* begin Given text *

We assume that the ACPI processor is smart and did all the filtering
work so that the contents is correct. After we are done parsing
the information, we unload ourselves and let the hypervisor deal
with cpufreq, cpuidle states and such.

Note: This only works right now under Intel CPUs, b/c the Xen hypervisor
does not properly process the AMD MSR_PSTATE_CUR_LIMIT and the hypervisor
should pass in the MWAIT CPU attribute:

http://old-list-archives.xen.org/archives/html/xen-devel/2011-08/msg00511.html

Signed-off-by: Konrad Rzeszutek Wilk <konrad.wilk@xxxxxxxxxx>
---
 drivers/xen/Kconfig         |    5 +
 drivers/xen/Makefile        |    2 +-
 drivers/xen/acpi_xen_sink.c |  265 +++++++++++++++++++++++++++++++++++++++++++
 3 files changed, 271 insertions(+), 1 deletions(-)
 create mode 100644 drivers/xen/acpi_xen_sink.c

diff --git a/drivers/xen/Kconfig b/drivers/xen/Kconfig
index a1ced52..747ef17 100644
--- a/drivers/xen/Kconfig
+++ b/drivers/xen/Kconfig
@@ -178,4 +178,9 @@ config XEN_PRIVCMD
 	depends on XEN
 	default m
 
+config XEN_ACPI_SINK
+	tristate
+	depends on XEN && ACPI_PROCESSOR && CPU_FREQ
+	default m
+
 endmenu
diff --git a/drivers/xen/Makefile b/drivers/xen/Makefile
index aa31337..1585b35 100644
--- a/drivers/xen/Makefile
+++ b/drivers/xen/Makefile
@@ -20,7 +20,7 @@ obj-$(CONFIG_SWIOTLB_XEN)		+= swiotlb-xen.o
 obj-$(CONFIG_XEN_DOM0)			+= pci.o
 obj-$(CONFIG_XEN_PCIDEV_BACKEND)	+= xen-pciback/
 obj-$(CONFIG_XEN_PRIVCMD)		+= xen-privcmd.o
-
+obj-$(CONFIG_XEN_ACPI_SINK)		+= acpi_xen_sink.o
 xen-evtchn-y				:= evtchn.o
 xen-gntdev-y				:= gntdev.o
 xen-gntalloc-y				:= gntalloc.o
diff --git a/drivers/xen/acpi_xen_sink.c b/drivers/xen/acpi_xen_sink.c
new file mode 100644
index 0000000..78771ca
--- /dev/null
+++ b/drivers/xen/acpi_xen_sink.c
@@ -0,0 +1,265 @@
+
+#define DEBUG 1
+
+#include <linux/device.h>
+#include <linux/kernel.h>
+#include <linux/module.h>
+#include <linux/init.h>
+#include <linux/types.h>
+#include <acpi/acpi_bus.h>
+#include <acpi/acpi_drivers.h>
+#include <acpi/processor.h>
+#include <linux/cpumask.h>
+
+#include <xen/interface/platform.h>
+#include <asm/xen/hypercall.h>
+
+#define DRV_NAME	"ACPI_Xen_Sink"

* end Given text *

• **Parts of the exercise**
(A) Answer these about the Xen ACPI patch:
(i) Under which CPUs does the patch currently work?
(ii) What three options does the new XEN_ACPI_SINK config entry depend on?
(iii) How many insertions and deletions does the summary report?
(B) Write the next portion of the Xen ACPI patch, picking up right after its last line.

* begin Supplied data *

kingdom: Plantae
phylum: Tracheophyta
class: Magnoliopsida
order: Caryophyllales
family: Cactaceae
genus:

* end Supplied data *

• **Results by task**
(A)
(i) Intel CPUs.
(ii) XEN, ACPI_PROCESSOR and CPU_FREQ.
(iii) 271 insertions and 1 deletion.

(B)
+MODULE_AUTHOR("Konrad Rzeszutek Wilk");
+MODULE_DESCRIPTION("ACPI Power Management driver to send data to Xen hypervisor");
+MODULE_LICENSE("GPL");
+
+static int __init push_cxx_to_hypervisor(struct acpi_processor *_pr)
+{
+	struct xen_platform_op op = {
+		.cmd			= XENPF_set_processor_pminfo,
+		.interface_version	= XENPF_INTERFACE_VERSION,
+		.u.set_pminfo.id	= _pr->acpi_id,
+		.u.set_pminfo.type	= XEN_PM_CX,
+	};
+	struct xen_processor_cx *xen_cx, *xen_cx_states = NULL;
+	struct acpi_processor_cx *cx;
+	int i, ok, ret = 0;
+
+	if (!_pr->flags.power_setup_done)
+		return -ENODEV;
+
+	xen_cx_states = kcalloc(_pr->power.count,
+				sizeof(struct xen_processor_cx), GFP_KERNEL);
+	if (!xen_cx_states)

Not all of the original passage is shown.